ASM specialists such as Google cloud subsidiary Mandiant recommend a comprehensive platform that monitors the dark web, vulnerabilities, and threat data and offers functions to identify and prioritize risks (Figure  2). According to the US provider, up-to-date threat intelligence in particular plays an important role here. Google Cloud's ASM platform combines external resources with Mandiant's front-line threat data to identify the current behavior of relevant threat actors or potential malware continuously.

Figure 2: The evaluation of attack surfaces in the context of individual IT environments is a key function of any ASM system. © Google Cloud/Mandiant [5]

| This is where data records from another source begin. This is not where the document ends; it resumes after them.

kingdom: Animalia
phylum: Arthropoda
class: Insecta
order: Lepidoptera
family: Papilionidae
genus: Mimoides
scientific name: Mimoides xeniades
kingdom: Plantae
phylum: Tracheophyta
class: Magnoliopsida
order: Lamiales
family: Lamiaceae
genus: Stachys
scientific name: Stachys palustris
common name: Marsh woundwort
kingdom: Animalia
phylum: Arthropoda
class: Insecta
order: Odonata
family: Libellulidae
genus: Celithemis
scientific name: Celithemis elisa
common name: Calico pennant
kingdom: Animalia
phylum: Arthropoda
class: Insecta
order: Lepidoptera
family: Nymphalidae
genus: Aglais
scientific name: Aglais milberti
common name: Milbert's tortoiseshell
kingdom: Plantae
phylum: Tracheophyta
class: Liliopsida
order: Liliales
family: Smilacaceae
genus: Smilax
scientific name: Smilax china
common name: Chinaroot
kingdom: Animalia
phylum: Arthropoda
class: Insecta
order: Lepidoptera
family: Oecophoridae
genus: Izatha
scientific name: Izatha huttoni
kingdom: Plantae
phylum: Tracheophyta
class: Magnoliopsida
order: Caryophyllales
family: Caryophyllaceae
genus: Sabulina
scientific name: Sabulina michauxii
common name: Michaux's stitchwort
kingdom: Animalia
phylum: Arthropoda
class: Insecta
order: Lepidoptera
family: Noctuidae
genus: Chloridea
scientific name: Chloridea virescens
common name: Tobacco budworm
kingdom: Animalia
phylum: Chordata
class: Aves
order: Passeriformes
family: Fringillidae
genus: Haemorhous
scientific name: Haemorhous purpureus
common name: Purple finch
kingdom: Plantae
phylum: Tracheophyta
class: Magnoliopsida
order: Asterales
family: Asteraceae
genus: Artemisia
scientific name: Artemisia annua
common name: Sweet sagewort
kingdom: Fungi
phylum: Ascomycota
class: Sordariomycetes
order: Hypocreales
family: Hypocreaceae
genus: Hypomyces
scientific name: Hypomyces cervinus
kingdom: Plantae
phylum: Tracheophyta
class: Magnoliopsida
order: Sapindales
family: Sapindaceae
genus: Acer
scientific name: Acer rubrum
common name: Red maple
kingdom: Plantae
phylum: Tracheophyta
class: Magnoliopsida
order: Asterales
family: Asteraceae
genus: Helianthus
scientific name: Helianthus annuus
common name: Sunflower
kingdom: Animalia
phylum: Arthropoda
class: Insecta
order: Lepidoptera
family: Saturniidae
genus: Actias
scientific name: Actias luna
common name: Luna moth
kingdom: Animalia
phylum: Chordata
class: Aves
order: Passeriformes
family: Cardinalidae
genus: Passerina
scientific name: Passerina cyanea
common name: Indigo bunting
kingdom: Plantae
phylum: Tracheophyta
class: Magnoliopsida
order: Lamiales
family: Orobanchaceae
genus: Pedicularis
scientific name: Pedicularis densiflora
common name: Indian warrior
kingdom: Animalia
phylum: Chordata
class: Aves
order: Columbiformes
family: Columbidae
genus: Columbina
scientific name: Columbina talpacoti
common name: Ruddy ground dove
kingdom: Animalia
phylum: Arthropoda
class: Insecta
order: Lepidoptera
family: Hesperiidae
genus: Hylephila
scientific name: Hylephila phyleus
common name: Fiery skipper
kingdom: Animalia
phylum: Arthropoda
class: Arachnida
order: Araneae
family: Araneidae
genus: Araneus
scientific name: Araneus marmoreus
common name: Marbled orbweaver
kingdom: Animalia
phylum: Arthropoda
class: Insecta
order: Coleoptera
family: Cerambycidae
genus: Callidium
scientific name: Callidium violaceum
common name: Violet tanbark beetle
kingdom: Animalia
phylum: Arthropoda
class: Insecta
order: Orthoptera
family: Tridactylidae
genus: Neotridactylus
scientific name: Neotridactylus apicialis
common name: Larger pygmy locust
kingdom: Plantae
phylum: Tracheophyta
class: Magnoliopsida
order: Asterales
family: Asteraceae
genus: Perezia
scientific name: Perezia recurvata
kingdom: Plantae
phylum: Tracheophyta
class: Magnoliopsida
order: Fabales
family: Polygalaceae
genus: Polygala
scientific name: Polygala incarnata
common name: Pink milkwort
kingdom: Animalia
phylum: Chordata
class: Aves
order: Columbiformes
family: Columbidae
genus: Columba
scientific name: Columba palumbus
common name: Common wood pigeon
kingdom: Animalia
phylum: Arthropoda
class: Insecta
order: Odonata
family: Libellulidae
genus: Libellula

According to the provider, the prioritization logic considers numerous aspects: shadow IT or unknown systems with their vulnerabilities, misconfigurations of cloud resources, unauthorized developer repositories, suspicious issues such as typosquatting (misuse of typos or word similarities in web addresses), Punycode domains (use of non-ASCII characters in domain names for attack purposes), brand abuse in mobile device apps, web application endpoints, and the security situation of third-party providers.

According to security specialists Group-IB, ASM users set great store by scanning user data; the inclusion of dark web, malware, and leak information in overviews; API and user-defined notification options; and detailed remediation instructions. According to Group-IB, the in-house ASM product follows the user's interest patterns and focuses more or less on specific resources. The idea is to allow the system to assess risks in a dynamic way; that is, determine the relevance of a resource or its threat level for the company on the basis of variable statistical values.

Mandiant emphasizes the value of integration with the user infrastructure to improve transparency, which makes it easier to set priorities and tackle critical security problems effectively.